Ekonomi Syari'ah, Adab Hutang Piutang
بسم الله الرحمن الرحيم
Oleh : Tommy Abdillah
(Ketua DPD Asosiasi Praktisi Ekonomi Islam Indonesia/APEII Sumut)
Dalam kehidupan sehari-hari sebagian orang tidak terlepas dari hutang piutang. Sebab di antara mereka ada yang membutuhkan & ada pula yang dibutuhkan. Begitulah keadaan manusia sebagaimana Allah tetapkan, ada yang dilapangkan rezekinya hingga berlimpah ruah dan ada pula yang dipersempit rezekinya sehingga tidak dapat mencukupi kebutuhan pokoknya sehingga mendorong dirinya dengan terpaksa untuk berhutang.
Jangankan individu rakyat kategori ekonomi lemah dan miskin berhutang, negara ini juga memiliki hutang yang besar yang sangat berimplikasi buruk terhadap kesejahteraan rakyat.
Kementerian Keuangan mencatat, sampai dengan November 2022 posisi utang Indonesia mencapai Rp 7.554,25 triliun atau setara dengan 38,65% dari Produk Domestik Bruto (PDB).
Melansir dari Buku APBN KITA Edisi Desember 2022, secara nominal, posisi utang tersebut meningkat dibandingkan dengan bulan sebelumnya.
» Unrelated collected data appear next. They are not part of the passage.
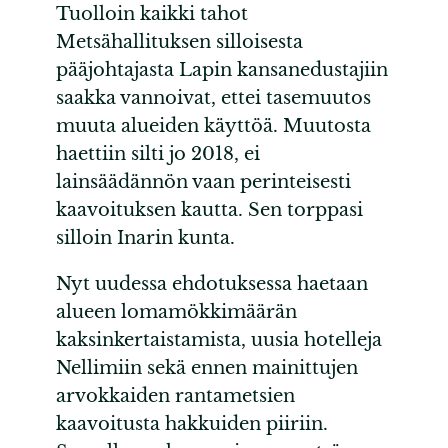
Tuolloin kaikki tahot
Metsähallituksen silloisesta
pääjohtajasta Lapin kansanedustajiin
saakka vannoivat, ettei tasemuutos
muuta alueiden käyttöä. Muutosta
haettiin silti jo 2018, ei
lainsäädännön vaan perinteisesti
kaavoituksen kautta. Sen torppasi
silloin Inarin kunta.
Nyt uudessa ehdotuksessa haetaan
alueen lomamökkimäärän
kaksinkertaistamista, uusia hotelleja
Nellimiin sekä ennen mainittujen
arvokkaiden rantametsien
kaavoitusta hakkuiden piiriin.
Posisi utang tersebut bertambah Rp 57,55 triliun jika dibandingkan dengan posisi utang pada Oktober 2022 yang sebesar Rp 7.496,7 triliun.
Diantara bahaya hutang negara yang besar adalah dapat dijadikan strategi intervensi kebijakan politik dan ekonomi oleh negara pemberi hutang. Itulah politik penjajahan gaya baru (Neo imperialisme).
Hutang Dalam Islam
Didalam Islam hutang disebut Al-Qardh yaitu Al-Qath'u yang berarti memotong. Hukum asal hutang piutang adalah mubah atau diperbolehkan. Orang yang memberikan pinjaman kepada orang yang berhutang sangat membutuhkan adalah perbuatan mulia. Rasulullah SAW bersabda,
مَنْ نَـفَّسَ عَنْ مُؤْمِنٍ كُـرْبَةً مِنْ كُرَبِ الدُّنْيَا ، نَـفَّسَ اللهُ عَنْهُ كُـرْبَةً مِنْ كُـرَبِ يَوْمِ الْقِيَامَةِ، وَمَنْ يَسَّرَ عَلَـى مُـعْسِرٍ ، يَسَّـرَ اللهُ عَلَيْهِ فِـي الدُّنْيَا وَالْآخِرَةِ
Artinya : “Barangsiapa yang melapangkan satu kesusahan dunia dari seorang Mukmin, maka Allah melapangkan darinya satu kesusahan di hari Kiamat. Barangsiapa memudahkan (urusan) orang yang kesulitan (dalam masalah hutang), maka Allah memudahkan baginya (dari kesulitan) di dunia dan akhirat.(HR. Muslim no.2.669).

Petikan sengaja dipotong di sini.